Please Be Better: Christian Williams

With the way Jordan Bohannon is playing, 30 minutes for him and just 11 minutes for Christian Williams isn’t the worst thing in the world. However, Williams’ lack of production and impact when he plays is starting to become a real issue for a team with poor depth at the point guard position.

Against Iowa State, Williams’ struggles continued. He finished with just two points, two assists and one rebound. He was the only Hawkeyes not to make a field-goal and turned it over once, while almost turning it over multiple times.

At 6-5, the lengthy Williams could have been a great match-up against Monte Morris and given Bohannon extended rest. Instead, Williams was a non-factor for most of his minutes and McCaffery couldn’t wait longer than a couple of minutes to put Bohannon back in the game.

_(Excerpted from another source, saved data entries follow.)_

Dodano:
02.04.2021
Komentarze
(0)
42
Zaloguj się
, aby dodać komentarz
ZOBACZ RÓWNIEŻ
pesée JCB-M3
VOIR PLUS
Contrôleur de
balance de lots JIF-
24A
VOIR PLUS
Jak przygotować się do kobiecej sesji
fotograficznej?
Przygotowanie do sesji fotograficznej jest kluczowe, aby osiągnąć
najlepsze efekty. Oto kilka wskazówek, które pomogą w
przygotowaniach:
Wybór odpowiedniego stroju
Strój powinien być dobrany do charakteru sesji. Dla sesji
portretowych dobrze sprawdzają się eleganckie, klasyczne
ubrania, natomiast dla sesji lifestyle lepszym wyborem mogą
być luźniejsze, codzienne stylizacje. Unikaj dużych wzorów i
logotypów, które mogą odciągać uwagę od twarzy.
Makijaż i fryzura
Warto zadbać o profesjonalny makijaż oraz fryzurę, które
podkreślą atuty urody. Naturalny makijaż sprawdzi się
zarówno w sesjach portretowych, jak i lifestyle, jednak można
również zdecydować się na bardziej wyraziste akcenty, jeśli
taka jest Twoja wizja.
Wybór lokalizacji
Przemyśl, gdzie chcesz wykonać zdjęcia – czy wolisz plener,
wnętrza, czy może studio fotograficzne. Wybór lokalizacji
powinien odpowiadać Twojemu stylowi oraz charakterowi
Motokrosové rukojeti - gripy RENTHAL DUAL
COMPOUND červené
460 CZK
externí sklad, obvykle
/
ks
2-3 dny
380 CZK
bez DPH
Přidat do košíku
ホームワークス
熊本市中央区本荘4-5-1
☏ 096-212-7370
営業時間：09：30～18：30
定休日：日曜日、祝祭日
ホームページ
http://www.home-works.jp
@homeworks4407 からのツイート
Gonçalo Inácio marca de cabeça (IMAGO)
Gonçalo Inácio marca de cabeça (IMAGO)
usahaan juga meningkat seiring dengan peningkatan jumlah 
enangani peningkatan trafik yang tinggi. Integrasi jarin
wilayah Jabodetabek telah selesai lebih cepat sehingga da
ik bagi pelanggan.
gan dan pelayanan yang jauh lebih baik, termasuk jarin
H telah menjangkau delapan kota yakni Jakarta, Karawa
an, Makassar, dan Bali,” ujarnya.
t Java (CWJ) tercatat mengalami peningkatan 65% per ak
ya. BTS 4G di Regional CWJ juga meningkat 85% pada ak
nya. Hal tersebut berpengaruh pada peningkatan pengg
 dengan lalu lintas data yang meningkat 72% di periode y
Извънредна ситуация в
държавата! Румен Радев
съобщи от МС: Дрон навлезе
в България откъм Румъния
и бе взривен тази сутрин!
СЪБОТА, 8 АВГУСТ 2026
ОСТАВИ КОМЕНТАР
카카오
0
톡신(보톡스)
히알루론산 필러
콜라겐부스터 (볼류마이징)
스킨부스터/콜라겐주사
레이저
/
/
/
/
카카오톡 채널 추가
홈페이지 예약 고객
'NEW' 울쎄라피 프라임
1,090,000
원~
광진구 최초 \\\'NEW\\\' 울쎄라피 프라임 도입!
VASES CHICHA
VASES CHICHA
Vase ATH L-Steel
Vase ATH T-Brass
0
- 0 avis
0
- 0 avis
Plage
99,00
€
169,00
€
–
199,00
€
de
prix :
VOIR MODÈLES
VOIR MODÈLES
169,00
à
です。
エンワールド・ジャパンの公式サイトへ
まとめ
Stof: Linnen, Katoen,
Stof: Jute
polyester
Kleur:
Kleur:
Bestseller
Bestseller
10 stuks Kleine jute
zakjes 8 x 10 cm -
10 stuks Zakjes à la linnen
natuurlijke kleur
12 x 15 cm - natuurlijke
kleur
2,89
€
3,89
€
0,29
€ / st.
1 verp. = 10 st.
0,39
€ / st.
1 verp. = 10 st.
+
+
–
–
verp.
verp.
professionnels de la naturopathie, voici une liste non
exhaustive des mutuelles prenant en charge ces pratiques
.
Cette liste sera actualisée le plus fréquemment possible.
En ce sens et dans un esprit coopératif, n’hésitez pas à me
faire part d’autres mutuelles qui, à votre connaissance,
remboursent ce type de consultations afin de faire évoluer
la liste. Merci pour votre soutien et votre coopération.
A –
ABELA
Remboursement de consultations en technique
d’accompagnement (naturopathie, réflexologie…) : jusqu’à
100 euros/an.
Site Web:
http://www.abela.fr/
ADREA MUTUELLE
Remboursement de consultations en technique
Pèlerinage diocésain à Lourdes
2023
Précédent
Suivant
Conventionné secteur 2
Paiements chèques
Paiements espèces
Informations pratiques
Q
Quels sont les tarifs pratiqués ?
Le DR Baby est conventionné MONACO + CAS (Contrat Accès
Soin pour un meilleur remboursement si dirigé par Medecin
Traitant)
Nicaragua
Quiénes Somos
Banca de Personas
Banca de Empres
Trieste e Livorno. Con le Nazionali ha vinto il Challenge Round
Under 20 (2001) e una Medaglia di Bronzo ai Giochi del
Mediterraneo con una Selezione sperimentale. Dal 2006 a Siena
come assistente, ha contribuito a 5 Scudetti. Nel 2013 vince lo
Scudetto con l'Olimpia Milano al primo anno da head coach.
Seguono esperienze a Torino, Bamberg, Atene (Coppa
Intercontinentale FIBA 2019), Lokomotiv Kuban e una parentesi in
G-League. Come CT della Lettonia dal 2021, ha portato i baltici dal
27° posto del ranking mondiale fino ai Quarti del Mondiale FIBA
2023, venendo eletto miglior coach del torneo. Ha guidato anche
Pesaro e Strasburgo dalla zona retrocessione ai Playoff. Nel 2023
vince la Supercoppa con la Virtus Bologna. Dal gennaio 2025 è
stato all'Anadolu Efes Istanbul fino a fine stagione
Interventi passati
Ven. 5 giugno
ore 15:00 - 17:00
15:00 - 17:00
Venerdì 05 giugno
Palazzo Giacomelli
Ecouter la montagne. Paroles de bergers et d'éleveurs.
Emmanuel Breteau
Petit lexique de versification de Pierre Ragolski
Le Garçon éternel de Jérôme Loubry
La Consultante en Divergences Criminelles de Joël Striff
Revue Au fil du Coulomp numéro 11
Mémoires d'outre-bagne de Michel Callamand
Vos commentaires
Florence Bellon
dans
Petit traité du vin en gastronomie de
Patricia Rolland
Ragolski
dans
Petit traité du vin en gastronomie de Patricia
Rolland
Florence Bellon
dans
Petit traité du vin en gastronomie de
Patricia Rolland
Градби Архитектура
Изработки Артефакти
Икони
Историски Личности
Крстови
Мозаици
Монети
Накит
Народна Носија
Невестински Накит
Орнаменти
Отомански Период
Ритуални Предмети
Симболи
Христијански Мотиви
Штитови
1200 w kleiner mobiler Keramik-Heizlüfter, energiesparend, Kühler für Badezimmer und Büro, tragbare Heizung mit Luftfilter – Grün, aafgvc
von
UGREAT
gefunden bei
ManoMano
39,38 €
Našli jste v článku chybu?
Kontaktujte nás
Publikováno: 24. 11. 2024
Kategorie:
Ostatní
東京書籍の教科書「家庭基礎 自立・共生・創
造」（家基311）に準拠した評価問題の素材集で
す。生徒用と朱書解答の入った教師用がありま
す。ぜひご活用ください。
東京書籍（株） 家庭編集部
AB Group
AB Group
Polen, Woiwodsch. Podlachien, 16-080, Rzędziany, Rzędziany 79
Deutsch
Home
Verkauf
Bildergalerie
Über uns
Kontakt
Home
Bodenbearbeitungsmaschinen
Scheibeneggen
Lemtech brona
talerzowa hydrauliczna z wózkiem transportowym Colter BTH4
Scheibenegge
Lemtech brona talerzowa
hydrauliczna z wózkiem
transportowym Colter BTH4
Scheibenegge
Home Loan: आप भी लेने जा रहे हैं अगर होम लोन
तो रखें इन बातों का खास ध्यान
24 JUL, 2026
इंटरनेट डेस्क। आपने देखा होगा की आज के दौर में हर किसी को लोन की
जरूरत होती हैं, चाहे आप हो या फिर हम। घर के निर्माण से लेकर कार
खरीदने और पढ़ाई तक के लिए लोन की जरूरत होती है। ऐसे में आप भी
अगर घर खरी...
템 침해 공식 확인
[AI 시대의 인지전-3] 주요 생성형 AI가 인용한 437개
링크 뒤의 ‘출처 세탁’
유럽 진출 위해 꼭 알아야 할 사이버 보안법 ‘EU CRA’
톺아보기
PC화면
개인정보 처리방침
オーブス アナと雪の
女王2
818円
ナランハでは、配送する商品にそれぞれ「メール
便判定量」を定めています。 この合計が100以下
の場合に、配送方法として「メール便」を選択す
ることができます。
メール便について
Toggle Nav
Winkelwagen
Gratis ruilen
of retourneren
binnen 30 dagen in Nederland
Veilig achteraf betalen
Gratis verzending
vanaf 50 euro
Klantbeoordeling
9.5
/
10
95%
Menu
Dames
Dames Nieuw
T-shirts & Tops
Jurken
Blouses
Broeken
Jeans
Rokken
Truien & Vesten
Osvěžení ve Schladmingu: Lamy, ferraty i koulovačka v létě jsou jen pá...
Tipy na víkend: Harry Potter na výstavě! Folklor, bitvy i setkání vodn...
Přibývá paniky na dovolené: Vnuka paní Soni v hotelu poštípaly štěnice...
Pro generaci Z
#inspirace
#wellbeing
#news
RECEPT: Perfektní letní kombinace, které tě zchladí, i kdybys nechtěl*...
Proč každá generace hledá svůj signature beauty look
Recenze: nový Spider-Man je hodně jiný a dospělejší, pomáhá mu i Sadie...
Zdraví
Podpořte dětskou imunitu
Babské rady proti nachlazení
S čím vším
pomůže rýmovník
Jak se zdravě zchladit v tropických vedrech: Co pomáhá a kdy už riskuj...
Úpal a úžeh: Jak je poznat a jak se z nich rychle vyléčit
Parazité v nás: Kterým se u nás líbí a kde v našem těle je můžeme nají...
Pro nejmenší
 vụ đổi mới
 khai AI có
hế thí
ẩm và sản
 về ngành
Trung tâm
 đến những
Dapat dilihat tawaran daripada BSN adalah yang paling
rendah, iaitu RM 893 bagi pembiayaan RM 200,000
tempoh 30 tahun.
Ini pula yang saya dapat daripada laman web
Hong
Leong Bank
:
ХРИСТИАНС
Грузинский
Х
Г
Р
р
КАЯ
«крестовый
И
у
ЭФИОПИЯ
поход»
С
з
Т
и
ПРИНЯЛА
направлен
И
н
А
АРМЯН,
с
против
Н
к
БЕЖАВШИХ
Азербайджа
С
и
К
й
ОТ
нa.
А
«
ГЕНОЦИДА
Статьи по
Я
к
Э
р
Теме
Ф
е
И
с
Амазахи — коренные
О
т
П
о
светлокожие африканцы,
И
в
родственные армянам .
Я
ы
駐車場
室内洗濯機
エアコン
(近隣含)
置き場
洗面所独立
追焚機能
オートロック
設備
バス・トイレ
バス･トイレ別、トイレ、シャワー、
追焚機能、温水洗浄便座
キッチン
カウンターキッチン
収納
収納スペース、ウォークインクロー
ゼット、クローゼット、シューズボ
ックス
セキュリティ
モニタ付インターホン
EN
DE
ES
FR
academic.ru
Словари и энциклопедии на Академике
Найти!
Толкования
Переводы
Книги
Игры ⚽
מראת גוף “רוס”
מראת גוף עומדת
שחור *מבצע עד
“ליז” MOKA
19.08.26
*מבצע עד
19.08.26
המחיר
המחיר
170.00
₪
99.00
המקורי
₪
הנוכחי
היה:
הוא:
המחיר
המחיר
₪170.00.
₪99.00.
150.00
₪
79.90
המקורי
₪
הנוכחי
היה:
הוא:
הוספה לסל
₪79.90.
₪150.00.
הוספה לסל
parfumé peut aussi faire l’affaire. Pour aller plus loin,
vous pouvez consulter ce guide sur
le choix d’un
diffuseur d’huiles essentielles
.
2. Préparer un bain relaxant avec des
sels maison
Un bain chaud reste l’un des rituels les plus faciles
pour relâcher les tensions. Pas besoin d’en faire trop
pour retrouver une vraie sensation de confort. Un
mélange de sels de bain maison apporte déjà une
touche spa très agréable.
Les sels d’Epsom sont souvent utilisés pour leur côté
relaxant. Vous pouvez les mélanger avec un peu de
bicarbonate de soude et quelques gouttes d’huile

Williams made poor decisions as a play-maker, and it’s surprising that Morris didn’t pick his pocket considering how loose he is with the ball.

When dribbling, Williams doesn’t do a great job of protecting the ball, and Iowa State got a hand on it a couple of times and almost knocked it away. That being said, he continued to try to dribble through the heart of a press, in which Iowa State nearly stole it from him.

Right now, Williams is a liability running the offense at times. Bohannon’s role will only continue to get bigger until he shows consistency. It’s hard to bash his play against one of the best point guards in the nation, however his non-existent play against the Cyclones exemplifies problems he’s had all season.